**Given exercise:**
Write out every line of text in the records below verbatim, omitting the pictures.

**Data supplied:**
+-------+

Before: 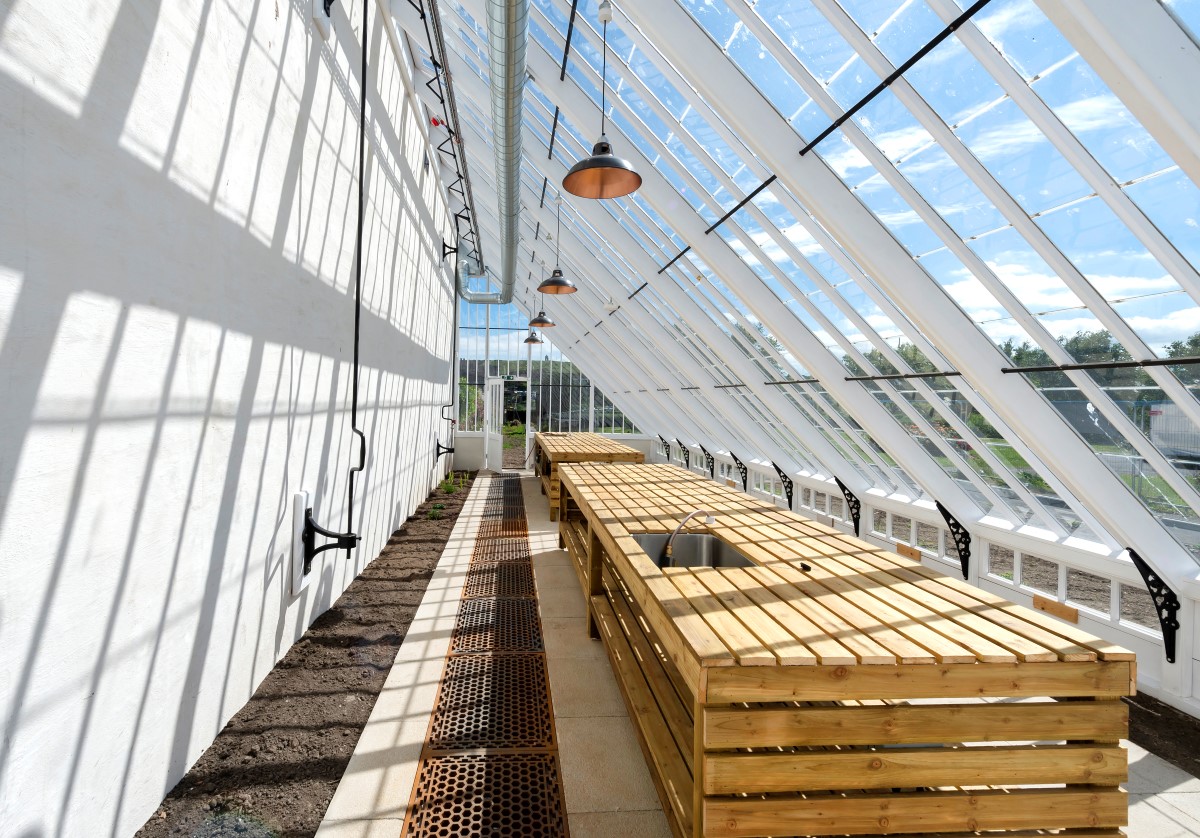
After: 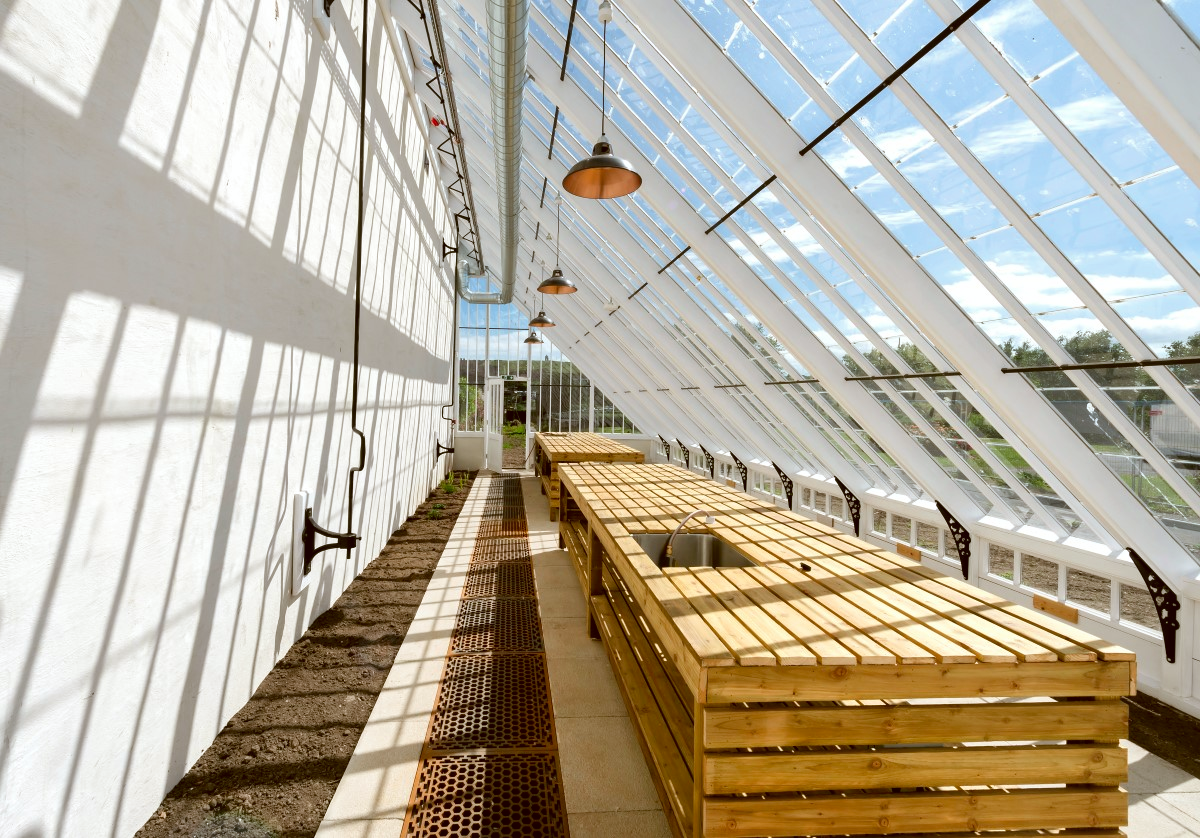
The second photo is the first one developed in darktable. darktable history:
rotate and perspective: automatic cropping off
color correction: highlights a* -0.482, highlights b* 0.161, shadows a* 4.66, shadows b* 20.72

+-------+

**Answer below:**
Before: 
After: 
The second photo is the first one developed in darktable. darktable history:
rotate and perspective: automatic cropping off
color correction: highlights a* -0.482, highlights b* 0.161, shadows a* 4.66, shadows b* 20.72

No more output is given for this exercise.